# To do
**1.** In the substance use disorder passage, list the institutions named as collaborating in the Center.
**2.** Continue the substance use disorder passage after its final sentence.

# Passage shown
An estimated 20 million people in the United States meet the criteria for substance use disorder (SUD) [1]. In 2015, the opioid epidemic alone had an estimated economic cost of 504 billion USD when taking into account healthcare, criminal justice, and loss of productivity [2]. The Centers for Disease Control and Prevention (CDC) estimate more than 63,600 drug overdose deaths occurred in 2016—a 21% increase from 2015 [3]. The President’s Commission on Combating Drug Addiction and the Opioid Crisis recommended declaring the epidemic a national emergency in their final report in November 2017 [4] and the National Institutes of Health (NIH) HEAL initiative (Helping to End Addiction Long-term) launched in June 2018 to provide scientific solutions to the national opioid overdose epidemic, including improved treatment strategies for pain and opioid use disorder (OUD) [5].

The 2016–2020 National Institute on Drug Abuse (NIDA) Strategic Plan highlights a significant research-to-practice gap in prevention and treatment strategies for SUD. Many effective interventions have been identified by research scientists, but remain underutilized [6]. While medical professionals frequently rely on evidence-based practices, research-informed decisions are less common among policymakers. Instead, policymakers often rely on intuition, ideology, or conventional wisdom [7]. Policymakers most often credit in-person relationships with researchers as the most influential factor in determining the use of research evidence [8]. Early engagement with policymakers may help researchers identify meaningful research questions and encourage researchers to become a part of the translation from evidence to policy and practice [9].

The Center for Health Economics of Treatment Interventions for Substance Use Disorder, HCV, and HIV (CHERISH) is a multi-institutional Center of Excellence, funded by NIDA [10]. The Center’s mission is to develop and disseminate health economic research on healthcare utilization, health outcomes, and health-related behaviors that informs SUD treatment policy, and HCV and HIV care of people who use substances. To increase the impact of this research, CHERISH supports researchers in addressing the needs of integrated healthcare system providers and payers. The Center is a collaboration among Weill Cornell Medicine, Boston Medical Center, the University of Pennsylvania, and the University of Miami Miller School of Medicine. The Dissemination and Policy Core, located at the Leonard Davis Institute of Health Economics, University of Pennsylvania, supports CHERISH researchers in employing dissemination practices to increase visibility and impact of research among policymakers and the public.

Purpose

The “Substance Use Disorder in America: Research to Practice, and Back Again” conference convened policymakers, who make decisions about, and researchers, who study the treatment of SUD in the United States. Relationships between policymakers and researchers is a key theme that the conference sought to address. The first aim of the conference was to develop new relationships between researchers and policymakers through collaborative work. The second aim was to generate a list of policy recommendations to address the opioid epidemic.

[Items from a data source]
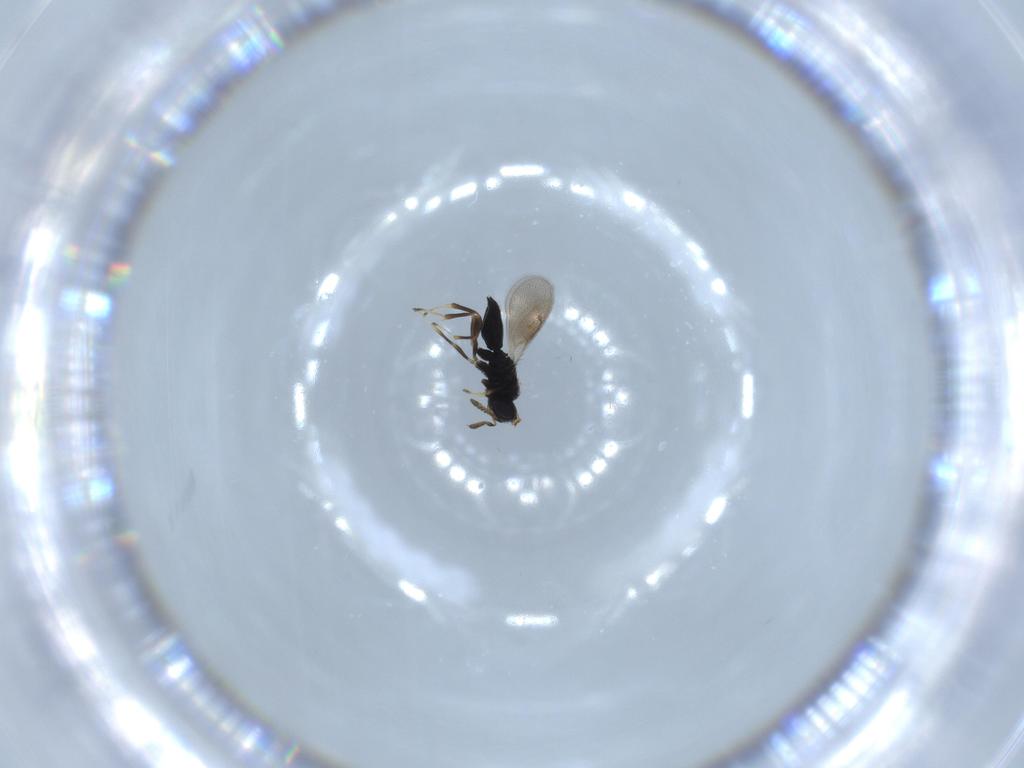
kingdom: Animalia
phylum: Arthropoda
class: Insecta
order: Hymenoptera
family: Pteromalidae
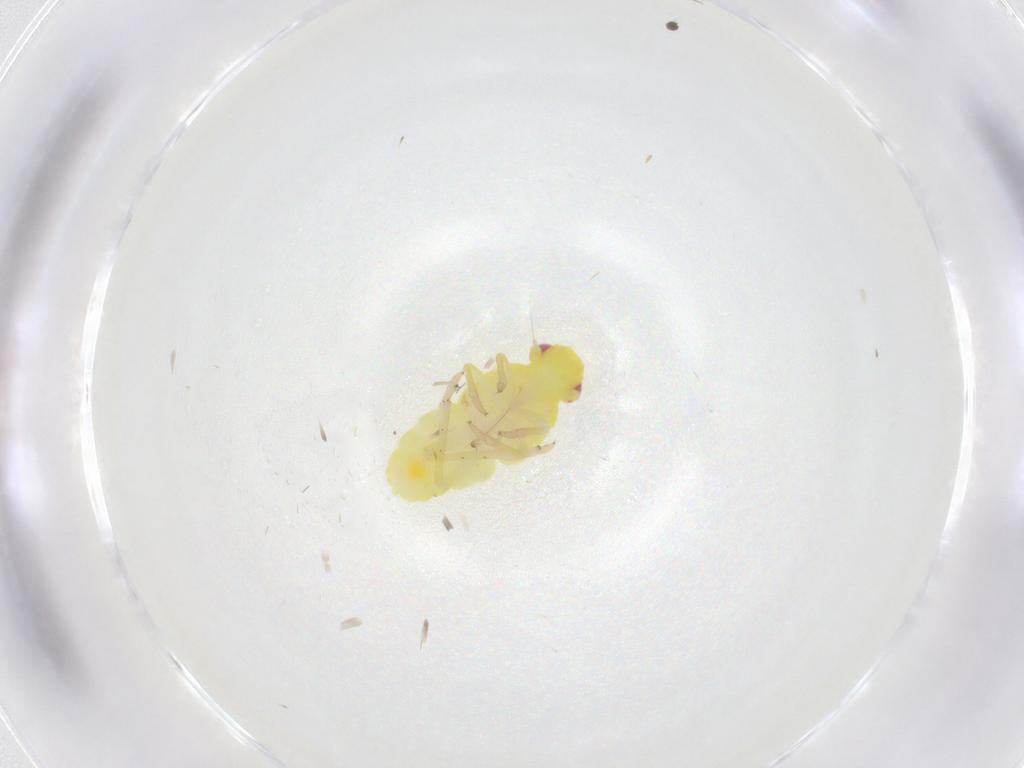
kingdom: Animalia
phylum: Arthropoda
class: Insecta
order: Hemiptera
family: Tropiduchidae
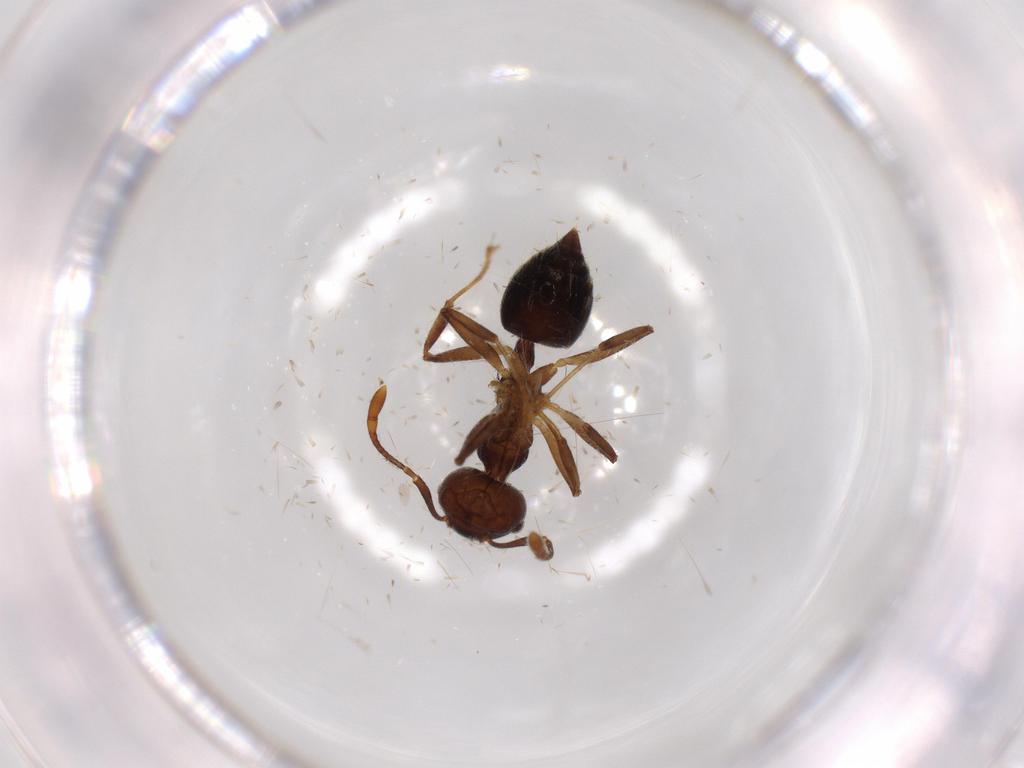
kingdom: Animalia
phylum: Arthropoda
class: Insecta
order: Hymenoptera
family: Formicidae
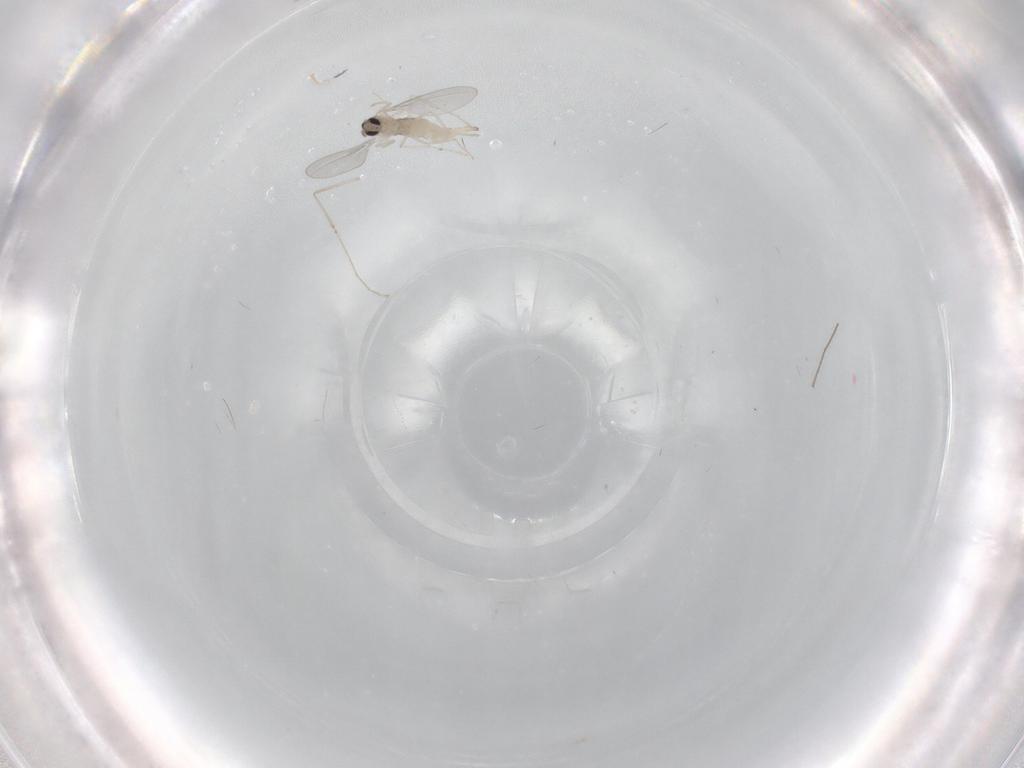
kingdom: Animalia
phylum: Arthropoda
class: Insecta
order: Diptera
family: Cecidomyiidae
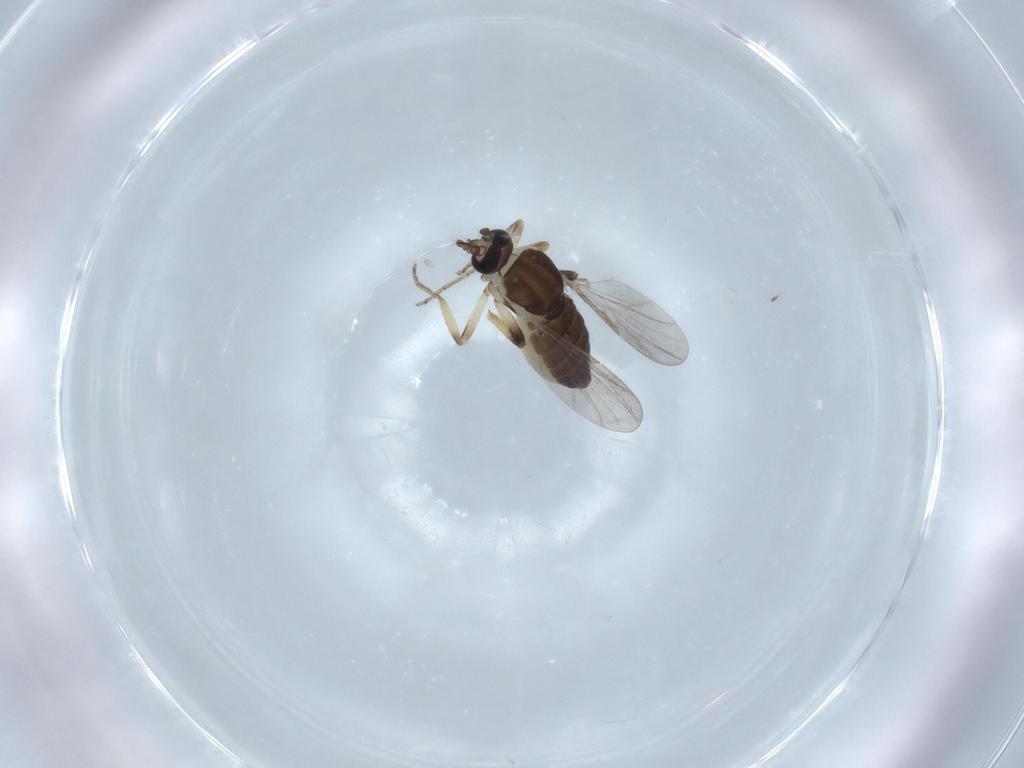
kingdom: Animalia
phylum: Arthropoda
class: Insecta
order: Diptera
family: Ceratopogonidae
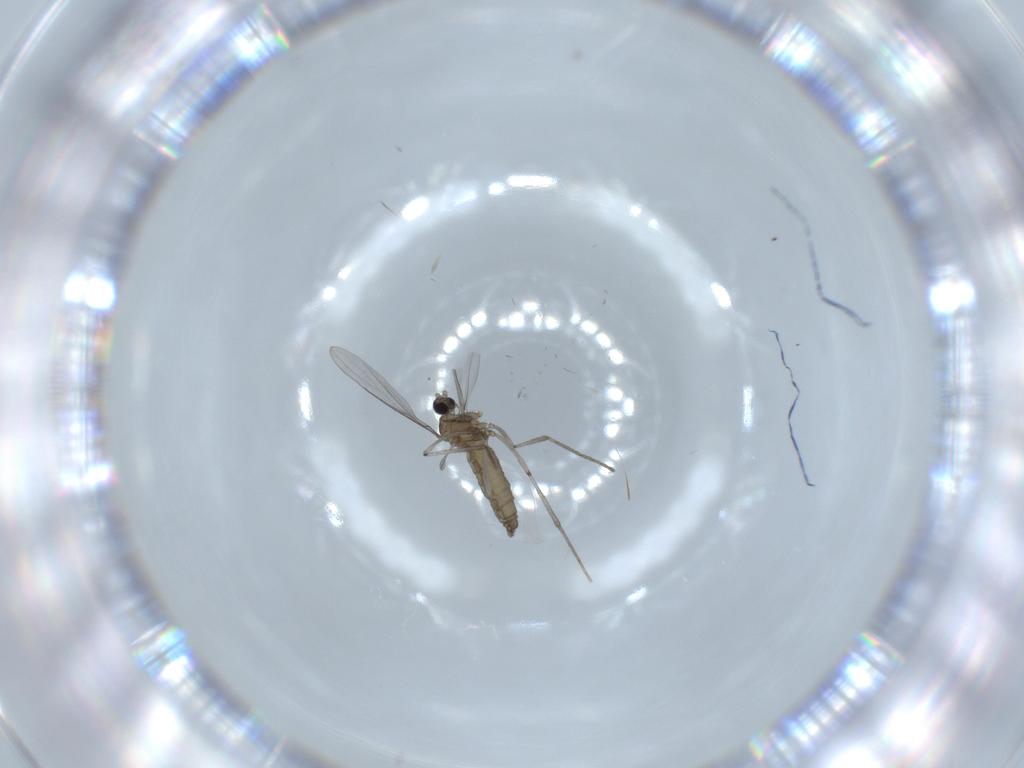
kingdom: Animalia
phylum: Arthropoda
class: Insecta
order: Diptera
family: Cecidomyiidae
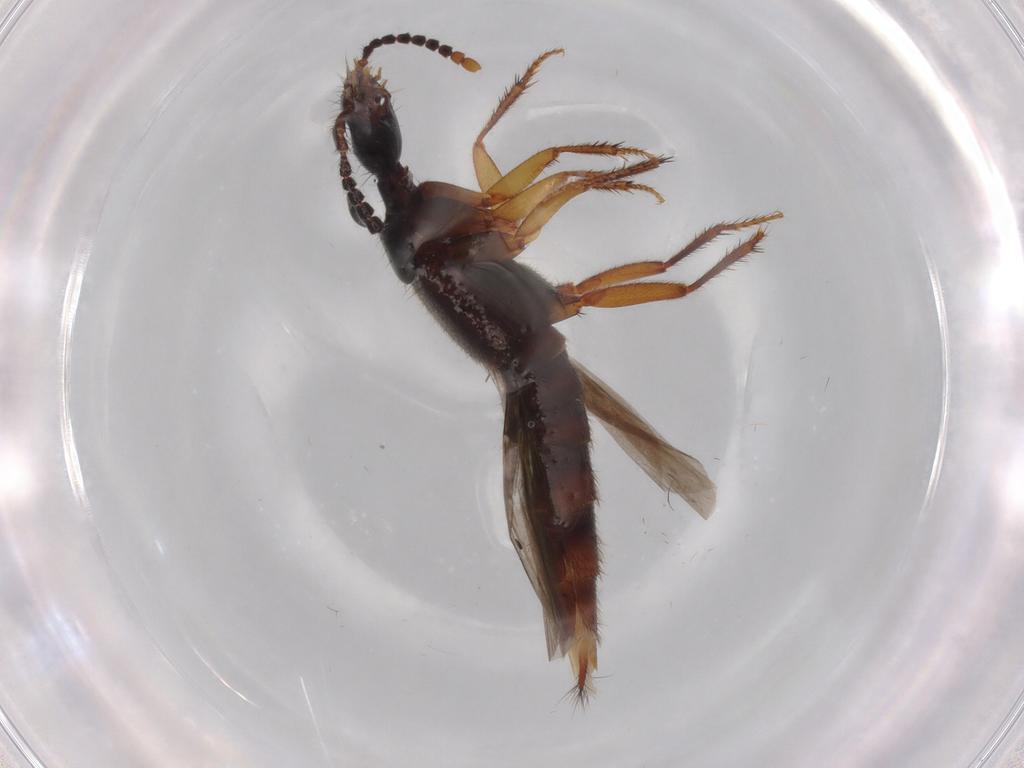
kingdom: Animalia
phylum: Arthropoda
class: Insecta
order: Coleoptera
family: Staphylinidae
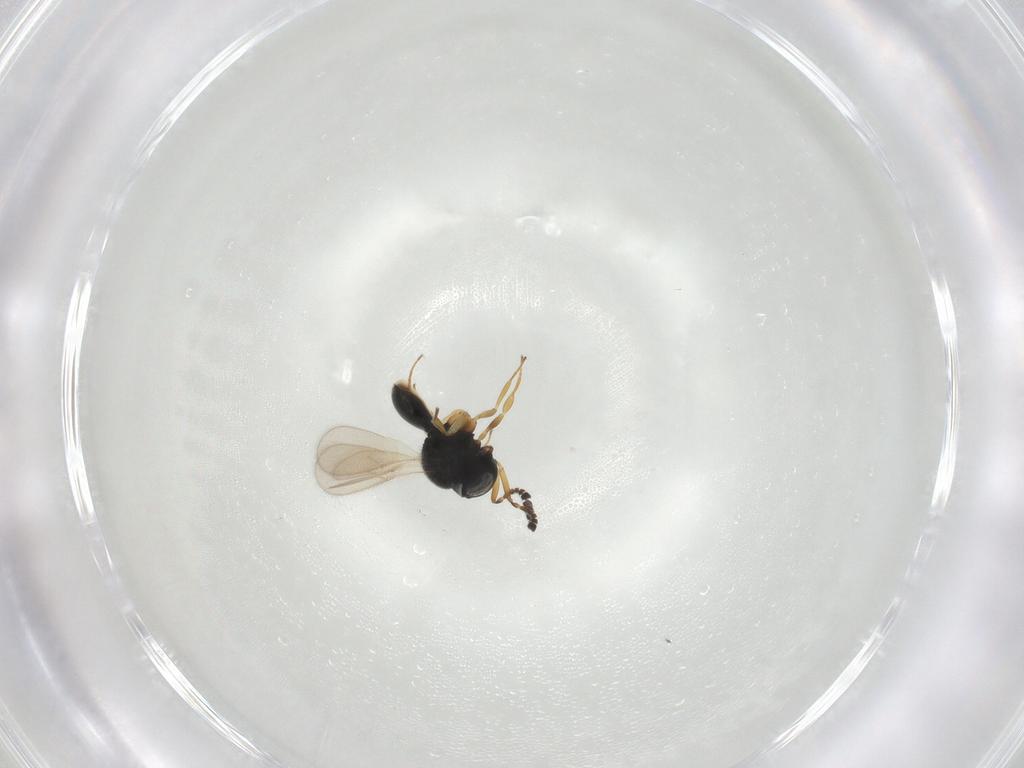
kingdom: Animalia
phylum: Arthropoda
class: Insecta
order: Hymenoptera
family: Scelionidae
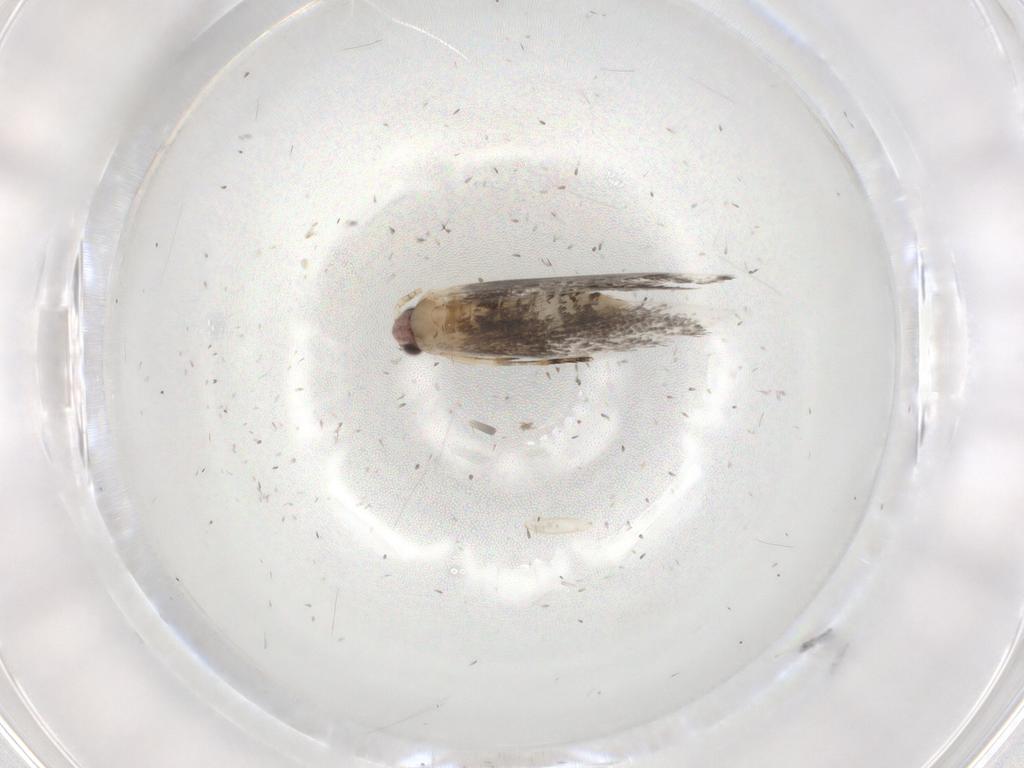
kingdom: Animalia
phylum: Arthropoda
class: Insecta
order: Lepidoptera
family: Tineidae
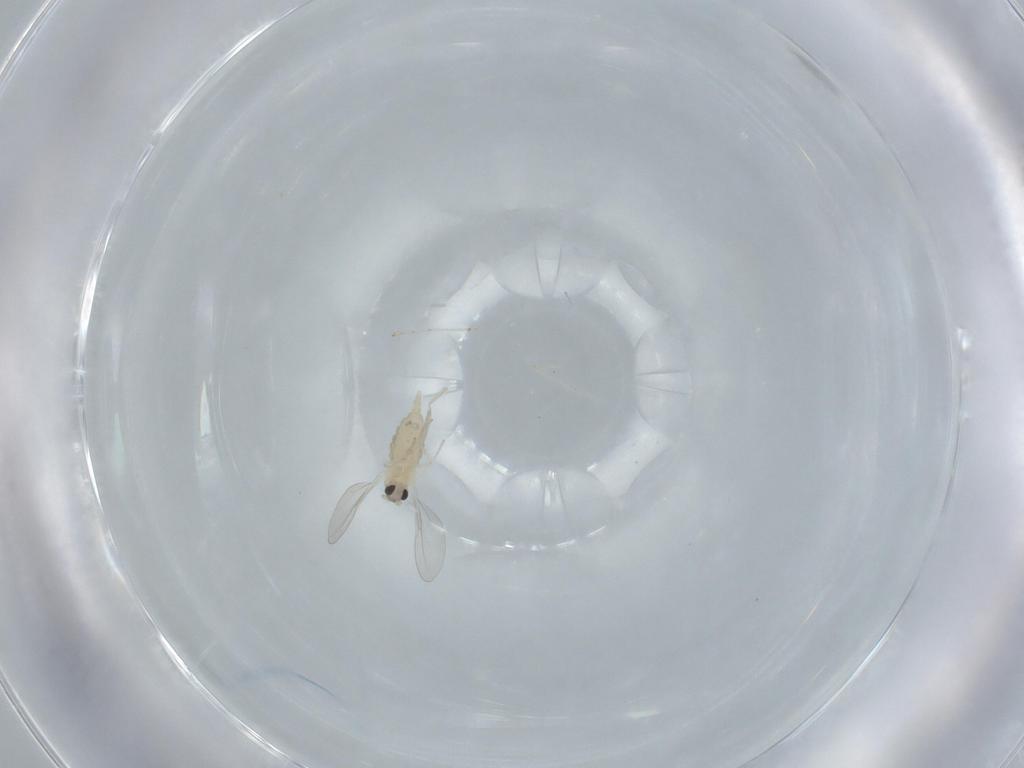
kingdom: Animalia
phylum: Arthropoda
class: Insecta
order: Diptera
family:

# Replies
**1.** Weill Cornell Medicine, Boston Medical Center, the University of Pennsylvania, and the University of Miami Miller School of Medicine

**2.**
Conference overview

On June 9, 2017, 116 invited health researchers, clinicians, policymakers, health system leaders, and other stakeholders met at the University of Pennsylvania. There were three conference breakout sessions that covered: (1) opioid prescribing, (2) evidence-based treatment of OUD, and (3) the integration of SUD treatments into the United States healthcare system. The first 45 min of breakout sessions were led by policymakers. After a 15-min networking break, researchers then led the second 45-min session (Table 1). After the breakout groups, the keynote, Former Congressman Patrick Kennedy, shared his political pursuit of insurance coverage parity for mental health and SUD treatment [11]. The day concluded with an interactive work session focused on exchanging policy ideas about solutions to curb the opioid epidemic. Detailed content from sessions and speakers can be found in the full conference proceedings [12]; this manuscript focuses on interactive work session.
Table 1

Conference sessions and speakers

Session theme

Policymakers

Researchers

Opening Plenary: Lessons Learned from Distinguished Careers

Richard G. Frank, PhD

Harvard University

Joshua Sharfstein, MD

Johns Hopkins University

Dan Polsky, PhD (Moderator)

Leonard Davis Institute of Health Economics

A. Thomas McLellan, PhD

Treatment Research Institute

Health Systems: Diagnosis and Treatment

Jeffery Samet, MD (Moderator)

Boston University

Hillary Kunins, MD

New York City Department of Health and Mental Hygiene

Colleen LaBelle, MSN, RN-BC

Boston University

Jack Stein, PhD

National Institute on Drug Abuse

Marcus Bachhuber, MD (Moderator)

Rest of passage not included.